In List-o-Mat, we could make the individual lists available to Spotlight and Siri by constructing activity objects and assigning them to the ListViewController. Users could open them via Siri with their own phrase.

It’s redundant in our case because we had a pre-defined intent for opening a list, but most apps are not so lucky and now have this simple mechanism. So, if your app has activities that aren’t supported by Siri’s pre-defined intents (e.g. playing a podcast), you can just make them eligible for prediction and not worry about custom intents.

Configuring SiriKit To Use Custom Intents

If you do need to use a custom intent, then SiriKit needs to be added to your app, which requires a bit of configuration.
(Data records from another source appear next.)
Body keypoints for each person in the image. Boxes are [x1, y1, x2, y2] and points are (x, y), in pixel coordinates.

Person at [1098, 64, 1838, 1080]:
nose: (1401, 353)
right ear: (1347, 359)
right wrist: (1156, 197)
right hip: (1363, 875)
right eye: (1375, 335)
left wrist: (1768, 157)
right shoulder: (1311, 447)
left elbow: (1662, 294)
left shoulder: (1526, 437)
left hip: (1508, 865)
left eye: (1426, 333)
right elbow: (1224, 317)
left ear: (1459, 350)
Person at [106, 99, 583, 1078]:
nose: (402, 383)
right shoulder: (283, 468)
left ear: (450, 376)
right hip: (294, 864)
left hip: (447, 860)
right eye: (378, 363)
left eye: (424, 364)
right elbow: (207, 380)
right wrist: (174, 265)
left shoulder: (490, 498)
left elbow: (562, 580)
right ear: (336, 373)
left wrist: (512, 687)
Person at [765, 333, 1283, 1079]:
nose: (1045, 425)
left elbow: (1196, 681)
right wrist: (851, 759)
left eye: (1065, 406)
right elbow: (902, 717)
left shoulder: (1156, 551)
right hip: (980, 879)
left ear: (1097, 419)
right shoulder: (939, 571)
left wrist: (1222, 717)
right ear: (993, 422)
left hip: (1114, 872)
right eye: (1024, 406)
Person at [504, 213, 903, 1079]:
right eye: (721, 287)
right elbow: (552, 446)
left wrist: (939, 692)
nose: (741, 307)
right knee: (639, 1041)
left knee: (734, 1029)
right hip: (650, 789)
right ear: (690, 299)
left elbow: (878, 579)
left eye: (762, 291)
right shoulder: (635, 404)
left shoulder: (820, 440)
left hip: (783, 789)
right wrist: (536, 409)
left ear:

All of the steps for configuring SiriKit for custom intents are the same as for predefined intents, which is covered in detail in my SiriKit article here on Smashing. To summarize:

  1. You are adding an extension, so you need a new App ID, and provisioning profile and your app’s entitlements needs have Siri added.
  2. You probably need an App Group (it’s how the extension and app communicate).
  3. You’ll need an Intents Extension in your project
  4. There are Siri specific .plist keys and project entitlements you need to update.

All of the details can be found in my SiriKit article, so I’ll just cover what you need to support a custom intent in List-o-Mat.